Thanks for your question.

Helixer divides the genome into subsequences for processing so that they can fit in the GPU memory.

So the genome you have has 54572 of these subsequences of length 21384bp each. The last dimension is categories.

For predictions the categories are [intergenic, UTR, CDS, intron]

For predictions_phase the categories are [None, 0, 1, 2], where the network has been trained to predict 'None' for any non-CDS region; and within the CDS regions the network has been trained to predict the phase of each basepair in the codon.

You would need the information from the input data to track which basepair in the h5 file is which basepair in the genome; and be warned that there are some tricky details there. I just updated this doc https://github.com/weberlab-hhu/Helixer/blob/main/docs/h5_data.md, that would be the place to start.

Of course the easiest option, assuming you're using Helixer for gene calling and not something experimental, is to simply let HelixerPost take care of those details for you.

ShanshanGu533 commented 1 year ago

Hi Alisandra,

Thanks for your reply and the new explanation doc! It's really helpful.

Hope you have a nice day.

Best wishes, Shanshan

On Mon, 29 May 2023 at 03:53, Alisandra Denton @.***> wrote:

Dear ShanshanGu533,

Thanks for your question.

Helixer divides the genome into subsequences for processing so that they can fit in the GPU memory.

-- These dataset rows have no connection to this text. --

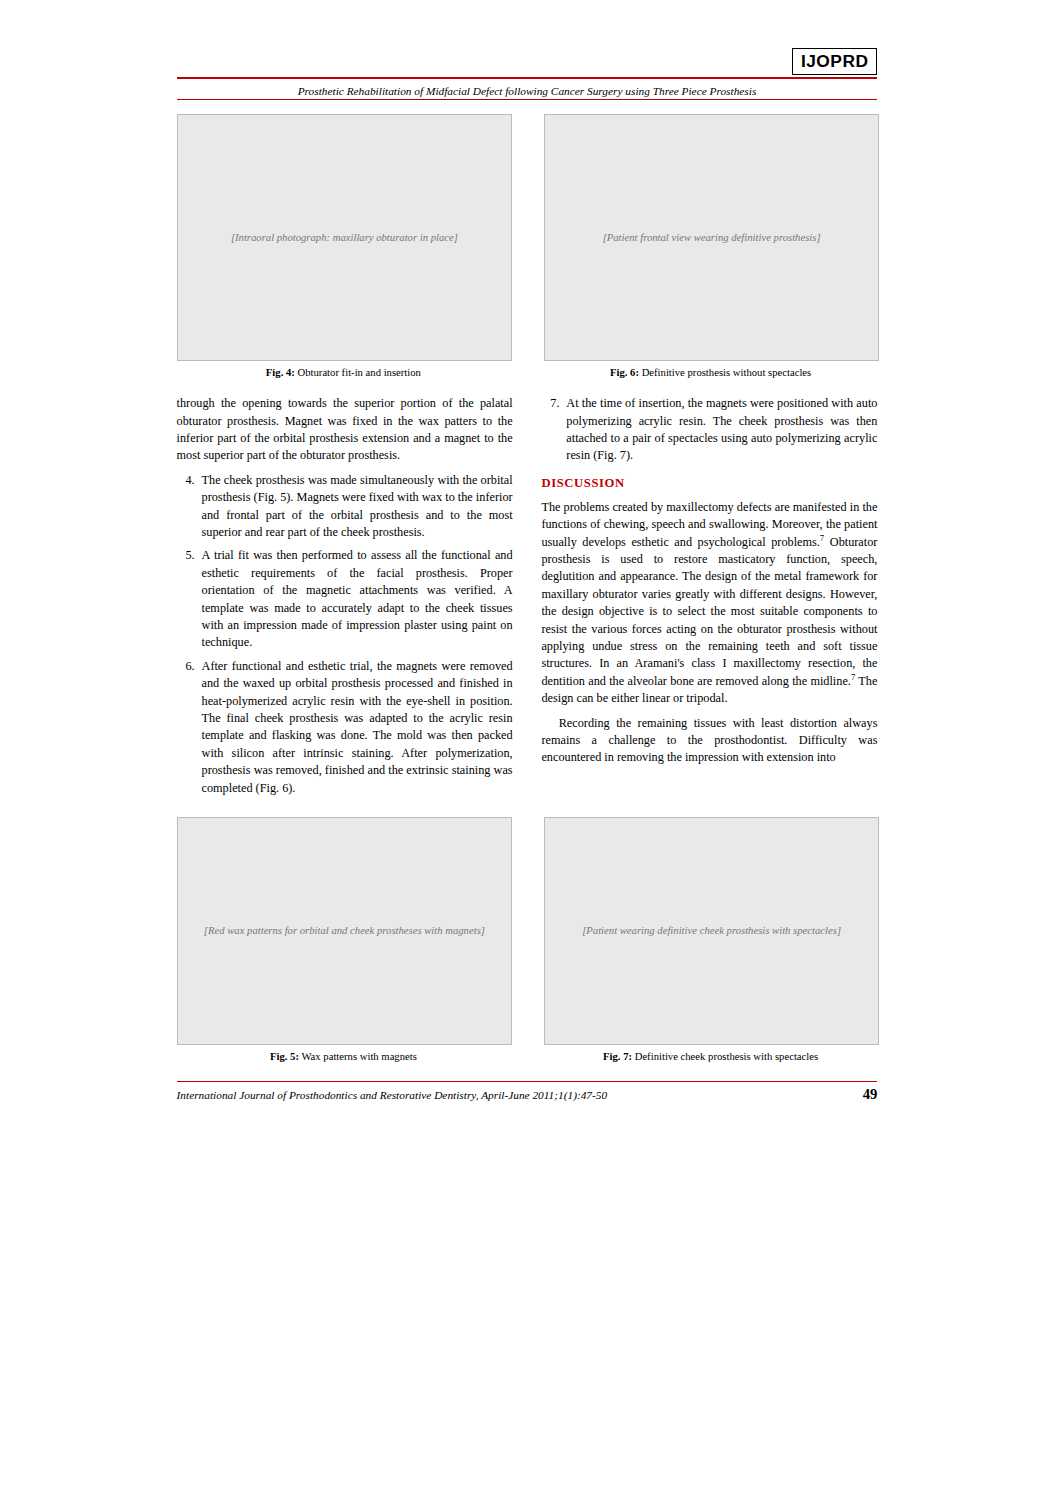IJOPRD
Prosthetic Rehabilitation of Midfacial Defect following Cancer Surgery using Three Piece Prosthesis
[Intraoral photograph: maxillary obturator in place]
Fig. 4: Obturator fit-in and insertion
[Patient frontal view wearing definitive prosthesis]
Fig. 6: Definitive prosthesis without spectacles
through the opening towards the superior portion of the palatal obturator prosthesis. Magnet was fixed in the wax patters to the inferior part of the orbital prosthesis extension and a magnet to the most superior part of the obturator prosthesis.
The cheek prosthesis was made simultaneously with the orbital prosthesis (Fig. 5). Magnets were fixed with wax to the inferior and frontal part of the orbital prosthesis and to the most superior and rear part of the cheek prosthesis.
A trial fit was then performed to assess all the functional and esthetic requirements of the facial prosthesis. Proper orientation of the magnetic attachments was verified. A template was made to accurately adapt to the cheek tissues with an impression made of impression plaster using paint on technique.
After functional and esthetic trial, the magnets were removed and the waxed up orbital prosthesis processed and finished in heat-polymerized acrylic resin with the eye-shell in position. The final cheek prosthesis was adapted to the acrylic resin template and flasking was done. The mold was then packed with silicon after intrinsic staining. After polymerization, prosthesis was removed, finished and the extrinsic staining was completed (Fig. 6).
At the time of insertion, the magnets were positioned with auto polymerizing acrylic resin. The cheek prosthesis was then attached to a pair of spectacles using auto polymerizing acrylic resin (Fig. 7).
Discussion
The problems created by maxillectomy defects are manifested in the functions of chewing, speech and swallowing. Moreover, the patient usually develops esthetic and psychological problems.7 Obturator prosthesis is used to restore masticatory function, speech, deglutition and appearance. The design of the metal framework for maxillary obturator varies greatly with different designs. However, the design objective is to select the most suitable components to resist the various forces acting on the obturator prosthesis without applying undue stress on the remaining teeth and soft tissue structures. In an Aramani's class I maxillectomy resection, the dentition and the alveolar bone are removed along the midline.7 The design can be either linear or tripodal.
Recording the remaining tissues with least distortion always remains a challenge to the prosthodontist. Difficulty was encountered in removing the impression with extension into
[Red wax patterns for orbital and cheek prostheses with magnets]
Fig. 5: Wax patterns with magnets
[Patient wearing definitive cheek prosthesis with spectacles]
Fig. 7: Definitive cheek prosthesis with spectacles
International Journal of Prosthodontics and Restorative Dentistry, April-June 2011;1(1):47-50
49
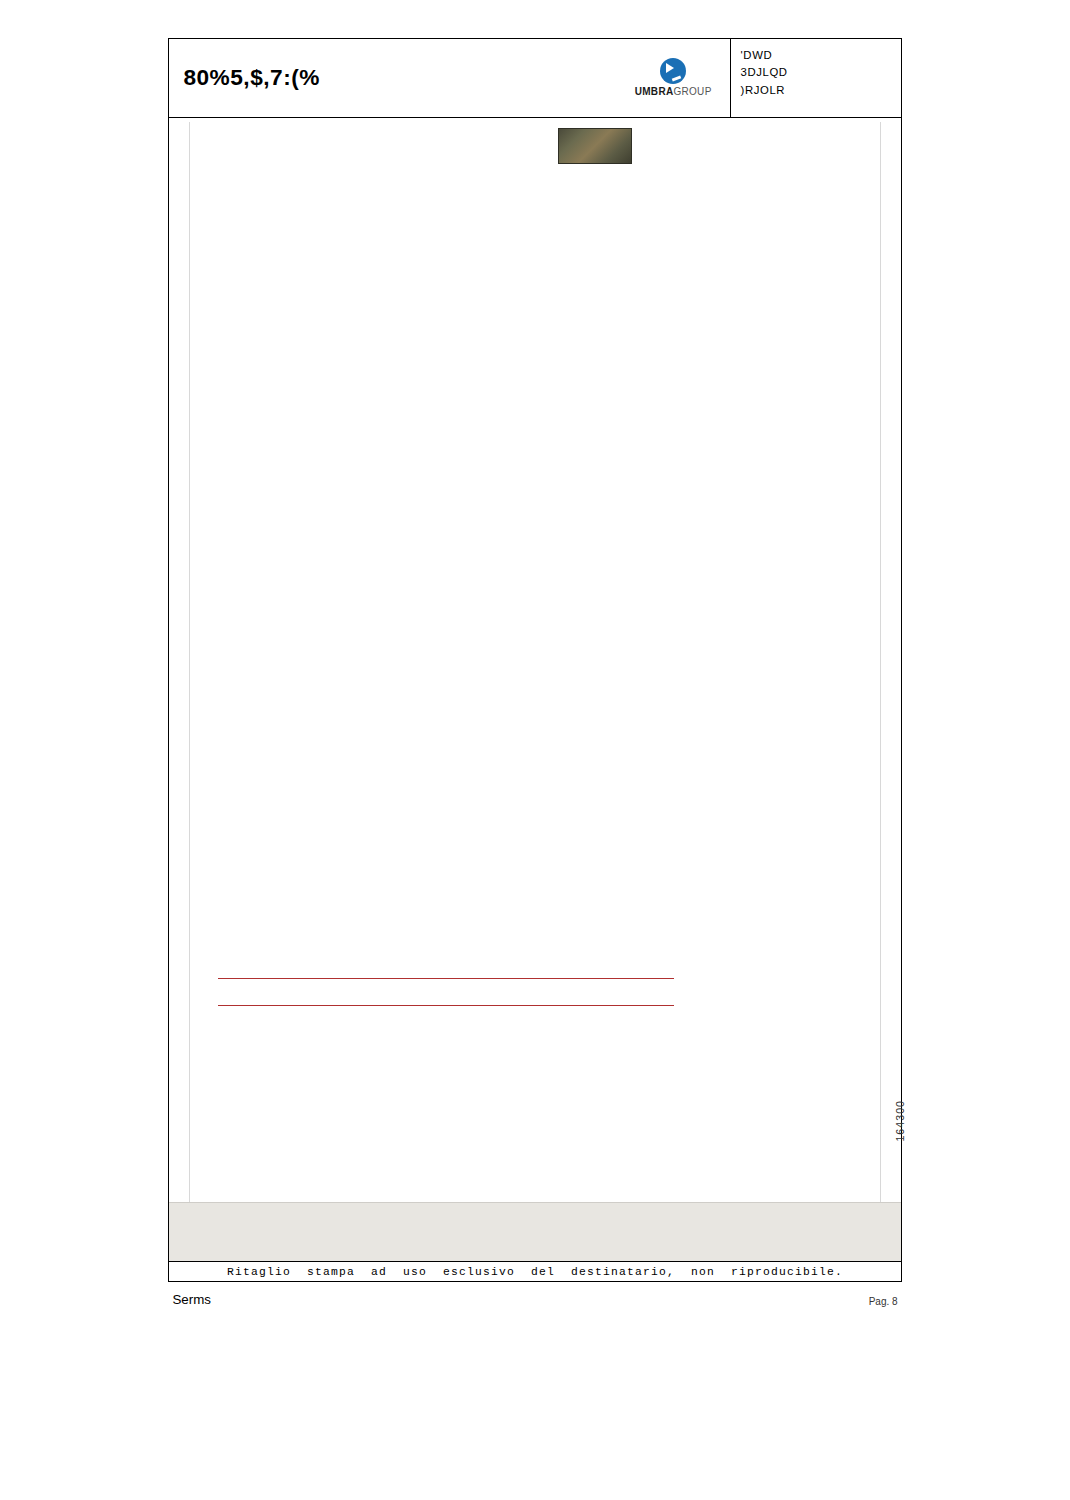80%5,$,7:(%
UMBRA GROUP
'DWD
3DJLQD
)RJOLR
164300
Ritaglio stampa ad uso esclusivo del destinatario, non riproducibile.
Serms
Pag. 8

So the genome you have has 54572 of these subsequences of length 21384bp each. The last dimension is categories.

For predictions the categories are [intergenic, UTR, CDS, intron]

For predictions_phase the categories are [None, 0, 1, 2], where the network has been trained to predict 'None' for any non-CDS region; and within the CDS regions the network has been trained to predict the phase of each basepair in the codon.

You would need the information from the input data to track which basepair in the h5 file is which basepair in the genome; and be warned that there are some tricky details there. I just updated this doc https://github.com/weberlab-hhu/Helixer/blob/main/docs/h5_data.md, that would be the place to start.

Of course the easiest option, assuming you're using Helixer for gene calling and not something experimental, is to simply let HelixerPost take care of those details for you.